ENTRIES SHOWN:
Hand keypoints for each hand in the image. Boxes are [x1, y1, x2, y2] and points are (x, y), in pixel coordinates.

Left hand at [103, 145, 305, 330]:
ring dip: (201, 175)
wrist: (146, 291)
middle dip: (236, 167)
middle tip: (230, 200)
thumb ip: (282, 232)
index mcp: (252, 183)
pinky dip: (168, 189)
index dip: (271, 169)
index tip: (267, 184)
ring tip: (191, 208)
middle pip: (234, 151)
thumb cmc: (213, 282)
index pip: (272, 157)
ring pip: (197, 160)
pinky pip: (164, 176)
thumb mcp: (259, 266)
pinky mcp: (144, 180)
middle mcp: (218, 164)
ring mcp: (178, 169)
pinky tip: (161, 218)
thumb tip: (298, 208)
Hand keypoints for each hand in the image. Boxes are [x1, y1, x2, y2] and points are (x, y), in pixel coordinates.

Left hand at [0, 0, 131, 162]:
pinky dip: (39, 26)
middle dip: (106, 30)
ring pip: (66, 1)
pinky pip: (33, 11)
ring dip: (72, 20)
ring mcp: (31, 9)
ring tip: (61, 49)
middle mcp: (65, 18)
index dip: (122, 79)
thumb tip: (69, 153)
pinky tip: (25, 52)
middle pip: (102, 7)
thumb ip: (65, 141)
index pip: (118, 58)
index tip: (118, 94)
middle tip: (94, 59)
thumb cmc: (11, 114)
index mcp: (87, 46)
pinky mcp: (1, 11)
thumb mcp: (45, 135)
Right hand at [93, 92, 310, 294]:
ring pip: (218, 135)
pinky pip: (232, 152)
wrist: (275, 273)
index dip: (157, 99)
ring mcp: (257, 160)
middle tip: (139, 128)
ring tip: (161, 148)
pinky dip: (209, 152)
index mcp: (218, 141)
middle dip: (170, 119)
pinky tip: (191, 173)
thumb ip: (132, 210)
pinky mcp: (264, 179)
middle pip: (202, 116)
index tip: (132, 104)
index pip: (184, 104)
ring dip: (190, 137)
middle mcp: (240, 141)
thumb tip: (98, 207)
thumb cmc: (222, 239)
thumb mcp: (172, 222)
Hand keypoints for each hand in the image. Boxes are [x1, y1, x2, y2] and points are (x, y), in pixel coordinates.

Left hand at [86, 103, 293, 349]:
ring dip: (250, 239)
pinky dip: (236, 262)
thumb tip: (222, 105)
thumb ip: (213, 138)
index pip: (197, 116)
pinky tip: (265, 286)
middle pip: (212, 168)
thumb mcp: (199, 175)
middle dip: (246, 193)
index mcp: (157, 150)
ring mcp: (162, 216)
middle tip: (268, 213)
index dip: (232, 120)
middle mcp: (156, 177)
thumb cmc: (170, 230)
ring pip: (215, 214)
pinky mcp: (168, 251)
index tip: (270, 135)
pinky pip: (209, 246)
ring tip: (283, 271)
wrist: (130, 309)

---

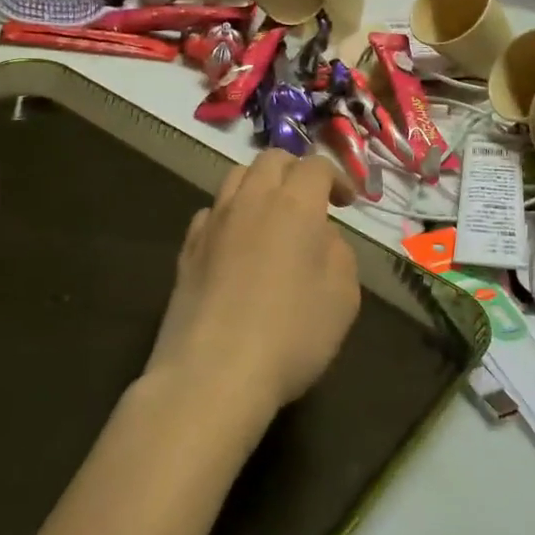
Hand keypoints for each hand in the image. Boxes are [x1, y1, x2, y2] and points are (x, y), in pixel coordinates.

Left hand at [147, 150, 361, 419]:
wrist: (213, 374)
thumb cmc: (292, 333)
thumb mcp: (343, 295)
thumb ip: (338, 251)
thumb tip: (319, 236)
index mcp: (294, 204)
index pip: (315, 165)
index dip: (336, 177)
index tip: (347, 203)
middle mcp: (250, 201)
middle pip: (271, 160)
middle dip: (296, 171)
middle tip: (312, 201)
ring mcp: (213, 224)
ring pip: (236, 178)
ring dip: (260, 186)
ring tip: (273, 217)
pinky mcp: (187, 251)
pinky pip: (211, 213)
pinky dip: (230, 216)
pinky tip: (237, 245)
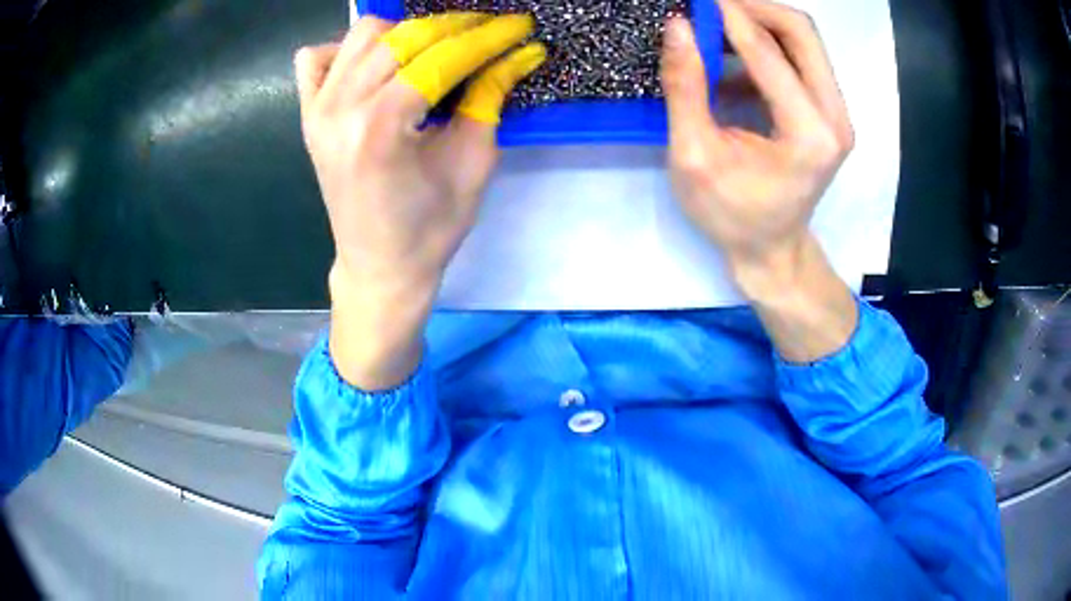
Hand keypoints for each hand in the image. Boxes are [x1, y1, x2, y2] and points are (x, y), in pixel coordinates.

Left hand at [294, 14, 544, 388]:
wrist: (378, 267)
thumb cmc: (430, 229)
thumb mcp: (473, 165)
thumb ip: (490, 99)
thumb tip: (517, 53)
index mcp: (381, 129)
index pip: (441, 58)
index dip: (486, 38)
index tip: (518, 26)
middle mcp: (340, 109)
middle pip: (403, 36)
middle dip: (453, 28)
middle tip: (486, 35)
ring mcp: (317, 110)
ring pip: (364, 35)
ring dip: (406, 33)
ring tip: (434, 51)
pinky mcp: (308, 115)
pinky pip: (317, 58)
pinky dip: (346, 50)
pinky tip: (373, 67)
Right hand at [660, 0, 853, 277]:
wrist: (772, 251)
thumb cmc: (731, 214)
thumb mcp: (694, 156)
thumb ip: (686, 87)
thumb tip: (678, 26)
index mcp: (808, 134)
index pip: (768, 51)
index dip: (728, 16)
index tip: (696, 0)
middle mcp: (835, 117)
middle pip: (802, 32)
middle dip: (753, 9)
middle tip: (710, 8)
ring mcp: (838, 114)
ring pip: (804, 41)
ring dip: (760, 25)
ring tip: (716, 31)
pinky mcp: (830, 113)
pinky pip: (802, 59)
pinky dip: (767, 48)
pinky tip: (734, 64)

* * *

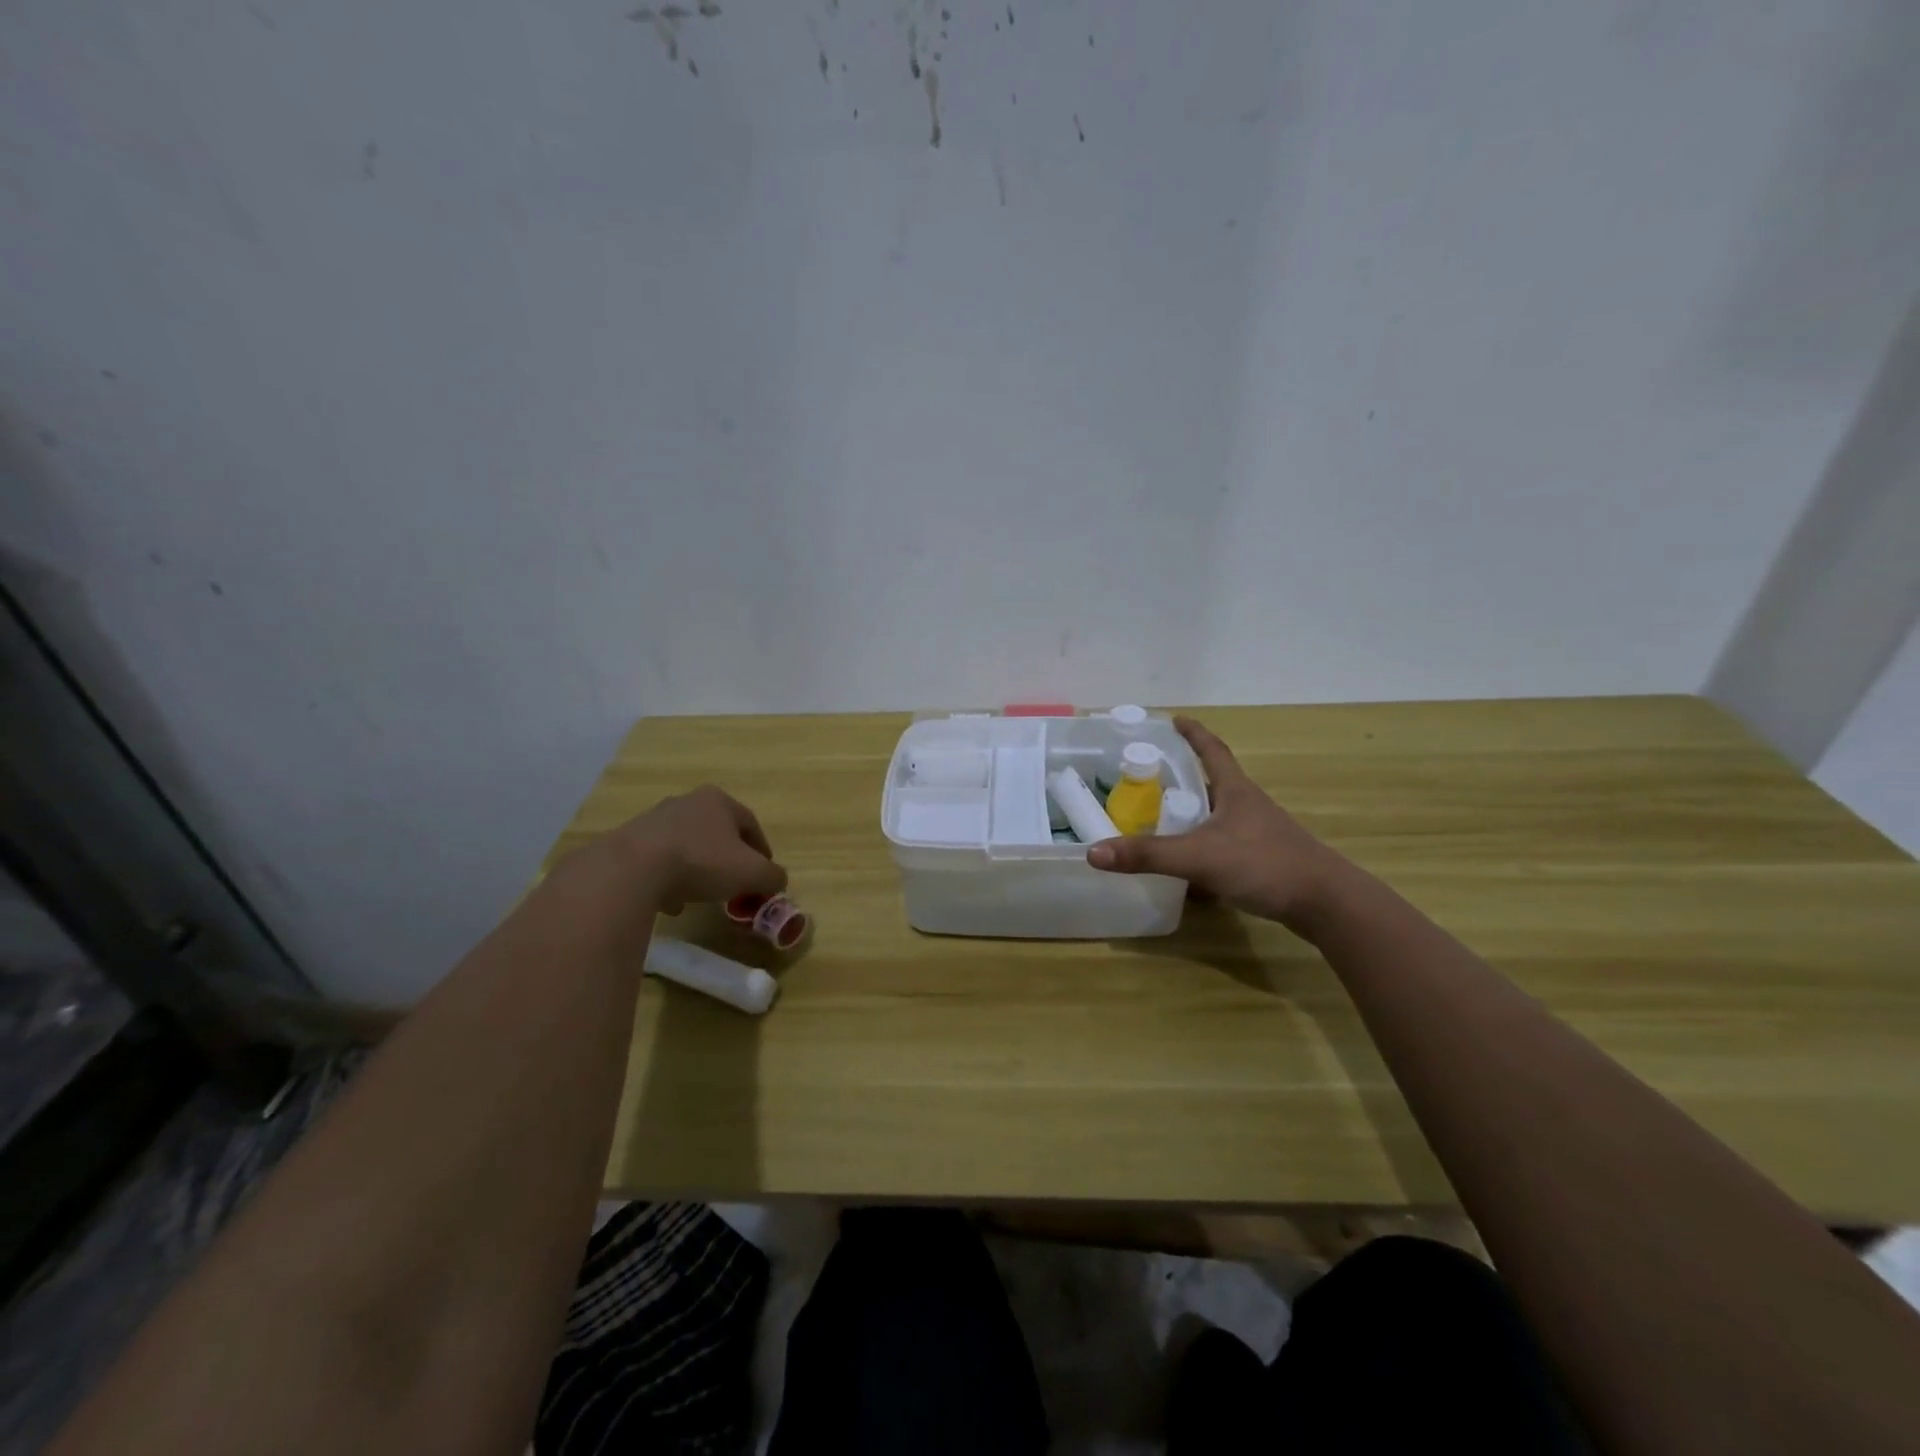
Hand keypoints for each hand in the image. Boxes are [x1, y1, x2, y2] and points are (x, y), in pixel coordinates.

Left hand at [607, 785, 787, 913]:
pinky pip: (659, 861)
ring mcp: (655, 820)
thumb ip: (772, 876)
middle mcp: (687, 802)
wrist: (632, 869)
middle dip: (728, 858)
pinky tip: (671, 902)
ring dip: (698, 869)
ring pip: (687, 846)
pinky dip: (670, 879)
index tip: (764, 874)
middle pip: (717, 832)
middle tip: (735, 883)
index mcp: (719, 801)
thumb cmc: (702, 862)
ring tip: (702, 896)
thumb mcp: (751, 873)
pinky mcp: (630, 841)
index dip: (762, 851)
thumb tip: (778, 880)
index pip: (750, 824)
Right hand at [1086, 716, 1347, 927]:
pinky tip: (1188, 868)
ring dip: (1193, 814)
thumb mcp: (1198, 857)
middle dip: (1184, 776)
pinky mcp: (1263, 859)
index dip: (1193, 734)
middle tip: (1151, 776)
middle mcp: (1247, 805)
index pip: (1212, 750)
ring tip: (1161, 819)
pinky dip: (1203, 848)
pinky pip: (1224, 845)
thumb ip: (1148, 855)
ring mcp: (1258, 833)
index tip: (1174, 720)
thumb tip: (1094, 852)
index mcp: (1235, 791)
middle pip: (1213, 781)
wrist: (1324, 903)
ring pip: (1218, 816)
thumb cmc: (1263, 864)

WORK INSTRUCTIONS:
There is a line with "index tip: (132, 104)" and a line with "middle dip: (246, 193)" above. Copy exactly those two lines and all lines between them, with nothing else.

TASK RESPONSE:
index tip: (132, 104)
index pip: (184, 104)
ring dip: (190, 137)
middle mcp: (240, 141)
thumb tip: (98, 207)
thumb cmc: (222, 239)
thumb mcp: (172, 222)
Hand keypoints for each hand in the image. Boxes are [x1, y1, x2, y2] and points are (x, y), in pixel coordinates.

Left hand at [86, 103, 293, 349]:
ring dip: (250, 239)
pinky dip: (236, 262)
thumb tip: (222, 105)
thumb ip: (213, 138)
index pip: (197, 116)
pinky tip: (265, 286)
middle pip: (212, 168)
thumb mcp: (199, 175)
middle dip: (246, 193)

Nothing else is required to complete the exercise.